Council approves plans for 13,000 new homes in Watford
The local authority claims its Local Plan will promote news businesses and keep waterways clean
More than 13,000 new homes will be built across Watford between now and 2038 after councillors approved a major housing blueprint last night.
Provision has been made for a net gain of 13,328 new homes in the Watford Borough Council area due to its new Local Plan which sets out the policies which its members will use to rule on planning applications.
Councillors claimed in a borough council meeting on Monday evening (October 17) that the plan will promote new businesses and keep waterways clean, before applauding the Local Plan’s approval.
The majority Liberal Democrat group voted in favour of the policy, which has taken five years to put together, at the meeting yesterday.
Labour group members abstained and told council leaders they will need to prove the plan has enough “teeth” to prevent developers from going ahead with plans which Watford residents oppose.
Mayor of Watford Peter Taylor (LD) presented the local plan to council members.
He said: “The Local Plan is essential if we are to ensure that decisions about how Watford evolves and grows over time are decided locally.”
Mayor Peter Taylor added: “As a Liberal, I believe that decisions made as close as possible to communities will be better for those communities than those made in the centre.
“Upon adopting this Local Plan, all of its policies will have full weight applied to them.
“In addition, the Local Plan policies will provide ammunition for our planning officers when they are defending members’ decisions at the National Planning Inspectorate in Bristol.”

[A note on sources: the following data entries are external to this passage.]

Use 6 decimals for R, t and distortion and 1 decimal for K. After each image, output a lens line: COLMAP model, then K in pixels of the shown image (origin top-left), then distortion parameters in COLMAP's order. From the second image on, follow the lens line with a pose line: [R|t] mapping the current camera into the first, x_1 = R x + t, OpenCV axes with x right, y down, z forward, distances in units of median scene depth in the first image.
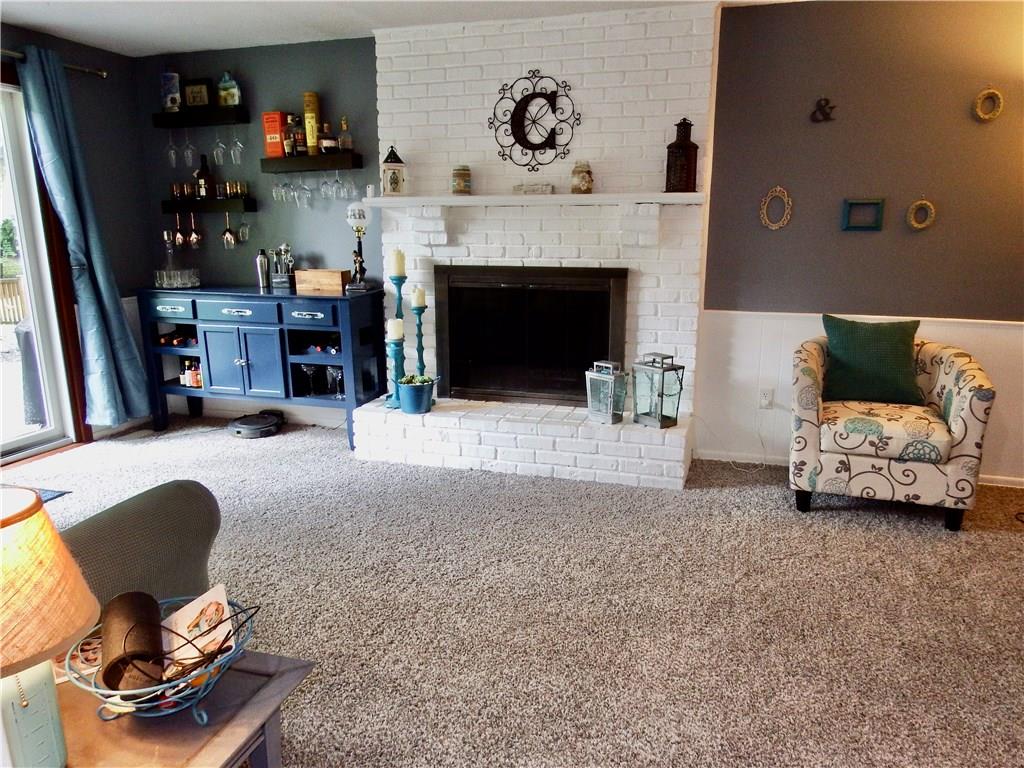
lens RADIAL K [[739.4, 0, 514.9], [0, 739.4, 391.5], [0, 0, 1]] dist [-0.017414, 0.006490]
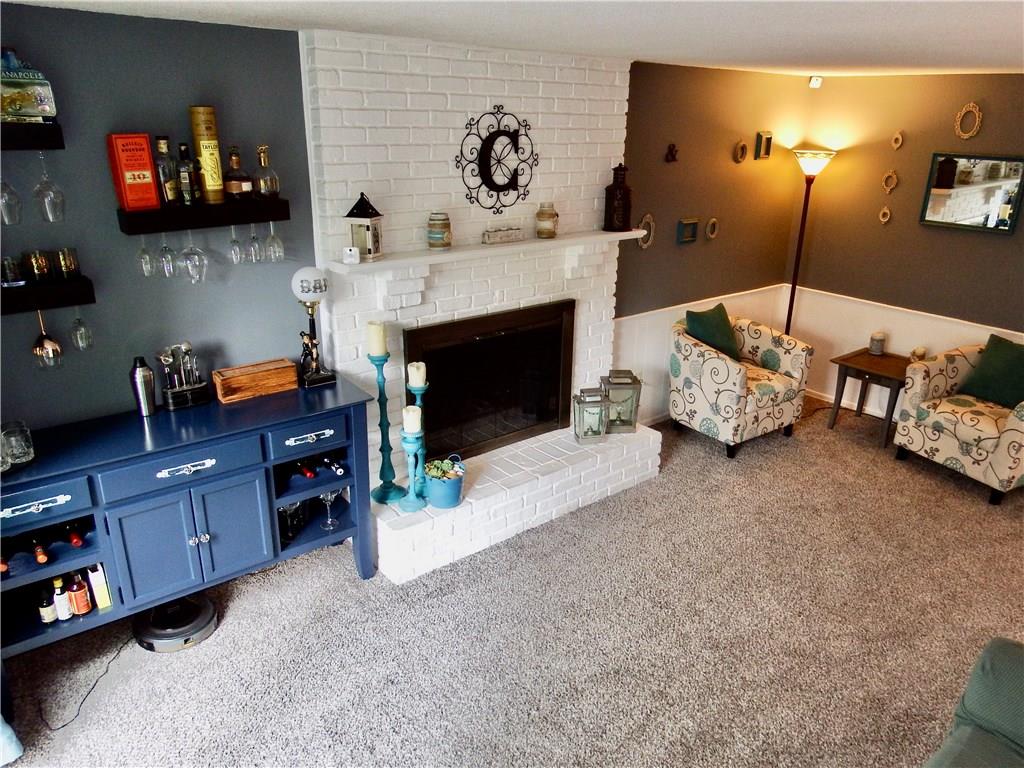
lens RADIAL K [[739.4, 0, 508.5], [0, 739.4, 388.9], [0, 0, 1]] dist [-0.017414, 0.006490]
pose [[0.550870, -0.278405, 0.786787, -0.772181], [0.169385, 0.960396, 0.221241, -0.292785], [-0.817222, 0.011395, 0.576211, 0.456780]]
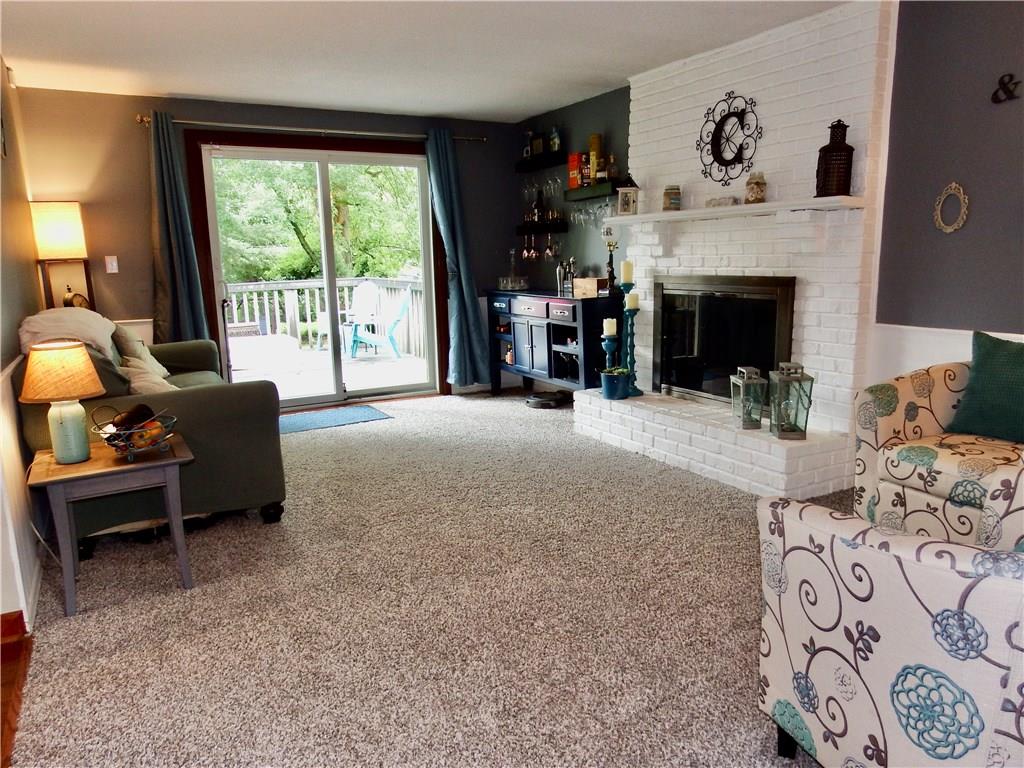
lens RADIAL K [[739.4, 0, 515.8], [0, 739.4, 387.1], [0, 0, 1]] dist [-0.017414, 0.006490]
pose [[0.725903, 0.110332, -0.678890, 0.563498], [-0.140321, 0.990046, 0.010862, 0.019941], [0.673331, 0.087378, 0.734160, 0.042010]]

Councillor Glen Saffery (LD, Woodside) said the plan aims to support new businesses, keep air clean, bring rivers and watercourses “back to life” and give residents better opportunities to stay healthy and active.
Cllr Saffery said: “This plan will not only protect but accentuate our cultural and heritage facilities.

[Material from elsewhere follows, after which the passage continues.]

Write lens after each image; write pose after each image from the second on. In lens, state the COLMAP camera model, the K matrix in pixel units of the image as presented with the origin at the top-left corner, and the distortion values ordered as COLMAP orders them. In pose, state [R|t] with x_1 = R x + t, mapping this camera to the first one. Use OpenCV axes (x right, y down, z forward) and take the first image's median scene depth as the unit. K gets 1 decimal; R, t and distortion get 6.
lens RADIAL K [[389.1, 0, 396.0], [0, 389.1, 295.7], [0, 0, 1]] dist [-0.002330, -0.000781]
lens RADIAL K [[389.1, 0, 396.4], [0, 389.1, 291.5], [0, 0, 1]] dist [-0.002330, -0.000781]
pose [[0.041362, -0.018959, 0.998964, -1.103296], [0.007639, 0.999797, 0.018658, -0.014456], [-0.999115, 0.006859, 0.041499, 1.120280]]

“We will keep the thriving High Street as the lynch pin of our community, and support our hospital’s business case for the refurbishment and expansion we know it so desperately needs.
“It will help us keep our football stadium, the home of the original family club, whose values reflect our community so well in the borough.”
Cllr Saffery urged members to accept that “change is, of course, natural and inevitable” but said after nearly 35 years growing up and living in Watford, the town’s “heart and soul has not changed”.
Across 14 chapters, the Local Plan sets out ambitions for “a sustainable town” between 2021 and 2038.
Included are promises of “a strong economy” and a “sustainable travel town”.
The plan makes provision for a net 13,328 new homes and 110,514 square metres of employment floorspace, which will be centred on three areas – Watford Gateway near Watford Junction station, the town centre, and Colne Valley in the area near Watford General Hospital and Vicarage Road stadium.
The plan notes 94 per cent of the housing built in the borough over the past decade has made use of brownfields land which reflects the “scarcity” of greenfields sites for leisure and nature.
“Early in the stages of the local Plan it was recognised that this trend of brownfield development would continue given the constrained nature of the borough,” the document reads.
Members of both parties in the chamber praised planning officers for their work on the plan.
Cllr Asif Khan (Lab, Leggatts) said: “I have great aspiration that this plan has some teeth when it comes to developers – that it stops developers from overriding social housing, overriding building huge developments or towers while providing very little infrastructure.”
Cllr Nigel Bell (Holywell), Labour group leader, said: “The test of this new plan will be if our residents feel they have more say over planning than they do now.”